» **Yapılacak iş**
Aşağıdaki suç duyurusu metninden “SUÇ DUYURUSUNDA 4” sözleriyle başlayan bölümü “başlatılmasını talep etti.” sözlerinden sonra bitirerek hiç değiştirmeden aktarınız.

» **Okuma metni**
____________________
Yapılan suç duyurusunda uluslararası bir terör örgütü olarak belirtilen DAİŞ'in Kürdistan, Türkiye ve dünyada yaptığı saldırılar ile gerçekleştirdiği katliamlara da değinilerek, sadece Amed, Suruç ve Ankara'da yapılan katliamlar sonucu 139 kişinin katledildiği onlarcasının da yaralandığı kaydedildi. Suç duyurusunda platform böylesi insanlık suçlarına imza atan uluslararası terör örgütünün, ellerini kollarını sallayarak Antep’de Êzîdî kadın ve çocukları satıyor olabilmesinin, yaşadığımız coğrafyanın, insanlık suçlarıyla ne kadar iç içe geçtiğinin açık bir göstergesi olduğu vurgulanarak, bunun asla kabul edilemez bir durum olduğu kaydedildi.

SUÇ DUYURUSUNDA 4 DAYANAK KAYNAK GÖSTERİLDİ

Platform, suç duyurusunda savcılıkça yürütülecek soruşturma aşamasının neticesine göre, bu olaylar basına yansımadan önce “önleyici” ve gerekli istihbarat çalışması yapmayan; böylelikle gerekli tedbirleri almayan MİT ve kolluk görevlileri hakkında da “Görevi İhmal" TCK madde 257/2 ve "Görevi Kötüye Kullanma" TCK 257/1 madde fiillerinden dolayı da gerekli adli soruşturmanın bir an önce başlatılmasını talep etti.

Platform tüm yaşanan insanlık suçlarının TCK, Sınırı Aşan Örgütlü Suçlara Karşı Birleşmiş Milletler (BM) Sözleşmesi, Sınırı Aşan Örgütlü Suçlara Karşı BM Sözleşmesine Ek İnsan Ticaretinin, Özellikle Kadın ve Çocuk Ticaretinin Önlenmesine, Durdurulmasına ve Cezalandırılmasına İlişkin Protokol ve Roma Tüzüğü'nü dayanak olarak gösterdi.
____________________
» **Verilen bilgiler**

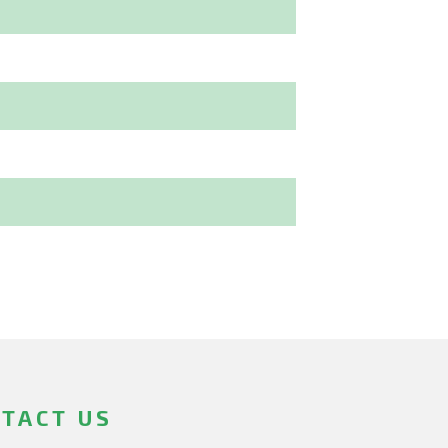
TACT US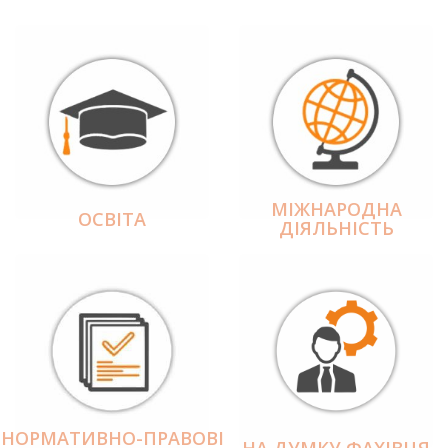
МІЖНАРОДНА
ОСВІТА
ДІЯЛЬНІCТЬ
НОРМАТИВНО-ПРАВОВІ
НА ДУМКУ ФАХІВЦЯ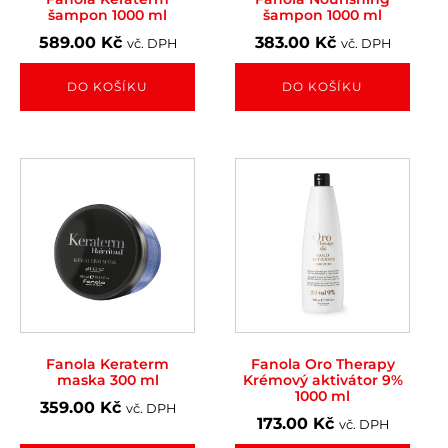
šampon 1000 ml
šampon 1000 ml
589.00
Kč
383.00
Kč
vč. DPH
vč. DPH
DO KOŠÍKU
DO KOŠÍKU
Fanola Keraterm
Fanola Oro Therapy
maska 300 ml
Krémový aktivátor 9%
1000 ml
359.00
Kč
vč. DPH
173.00
Kč
vč. DPH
____________________
» **Beklenen çıktı**
SUÇ DUYURUSUNDA 4 DAYANAK KAYNAK GÖSTERİLDİ

Platform, suç duyurusunda savcılıkça yürütülecek soruşturma aşamasının neticesine göre, bu olaylar basına yansımadan önce “önleyici” ve gerekli istihbarat çalışması yapmayan; böylelikle gerekli tedbirleri almayan MİT ve kolluk görevlileri hakkında da “Görevi İhmal" TCK madde 257/2 ve "Görevi Kötüye Kullanma" TCK 257/1 madde fiillerinden dolayı da gerekli adli soruşturmanın bir an önce başlatılmasını talep etti.